Lungwort

Also known as- Pulmonaria officinalis, Spotted Lungwort, Jerusalem Cowslip, Oak Lungs, Lung Moss, Spotted Comfrey, and Sage of Bethlemn
Lungwort is one of the first plants to flower in the early spring in its native habitats. The leaves have been used in traditional medicine to treat lung diseases with which it may have been associated because of the shape of the leaves and their grey spots, which resembled a diseased lung. Lungwort leaves can be eaten as a vegetable, either raw in salads, or cooked, but it is most often used in medicine for its expectorant and demulcent properties. Lungwort grows wild throughout the Eastern United States and in its native Western Europe. It is distinguished by its spotted leaves and bright flowers that change color from rose to blue, with both colors often being found on the plant at the same time.
Constituents: Catecholtannins, Silicic Acid, Allantoin, Saponins, Flavonoids, Quercetin, Kaempferol, Tannic Acid
Parts: Used Leaves. Typical Preparations Dried and as a tincture, tea or in capsules.

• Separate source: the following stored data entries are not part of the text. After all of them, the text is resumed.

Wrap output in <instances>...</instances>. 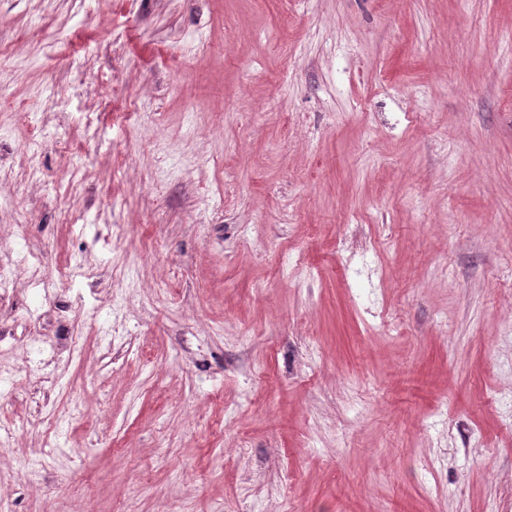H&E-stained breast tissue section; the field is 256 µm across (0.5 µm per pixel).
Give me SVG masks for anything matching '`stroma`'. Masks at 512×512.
Returning <instances> with one entry per match:
<instances>
[{
    "mask_svg": "<svg viewBox=\"0 0 512 512\" xmlns=\"http://www.w3.org/2000/svg\"><path fill=\"white\" fill-rule=\"evenodd\" d=\"M0 45V512H512V0Z\"/></svg>",
    "mask_w": 512,
    "mask_h": 512,
    "instance_id": "1",
    "label": "stroma"
}]
</instances>
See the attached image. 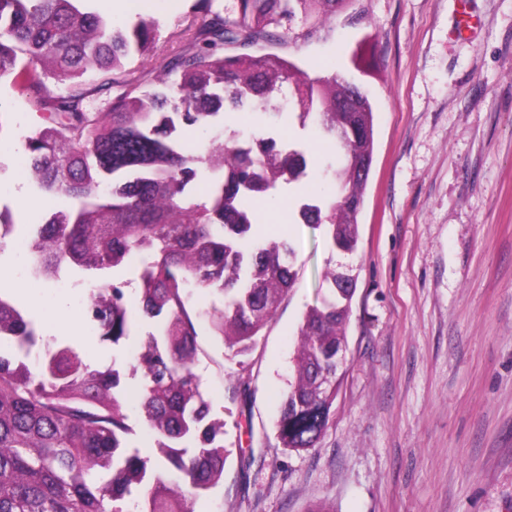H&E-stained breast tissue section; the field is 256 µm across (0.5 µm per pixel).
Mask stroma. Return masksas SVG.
Returning <instances> with one entry per match:
<instances>
[{
  "label": "stroma",
  "instance_id": "stroma-1",
  "mask_svg": "<svg viewBox=\"0 0 512 512\" xmlns=\"http://www.w3.org/2000/svg\"><path fill=\"white\" fill-rule=\"evenodd\" d=\"M188 0H127L99 11L122 25L169 26ZM285 51L322 74L355 77L375 105L374 155L353 254L331 252L322 230L284 213L317 189L306 178L254 202L256 231L297 247L295 288L246 356L231 357L207 324L195 370L224 421V480L195 512H512V0H350L322 27L292 26ZM39 119L0 84V204L14 223L62 203L30 194L25 139ZM226 127L328 157L295 114L236 112ZM357 277L349 356L316 448L279 446L274 424L294 377L297 329L328 266ZM71 289L27 280L20 306L44 340L72 345L93 367L128 375L139 338L112 343L81 317L87 277ZM62 310L73 327L52 328ZM248 382L241 393L240 382Z\"/></svg>",
  "mask_w": 512,
  "mask_h": 512
}]
</instances>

Lungwort has a high mucilage content, making it useful in treating chest and throat complaints. It has been used to treat coughs, including whooping cough, asthma and coughs arising from tuberculosis. It combines well with other herbs and plants like coltsfoot in cold and cough remedies. It’s astringent and diuretic properties may make it useful in external applications on wounds and skin problems.
Contradictions: Lungwort contains toxic pyrrolizidin alkaloids, so it must be administered by someone qualified in the appropriate use of this material. It’s long term use is not recommended and it is not to be used while pregnant.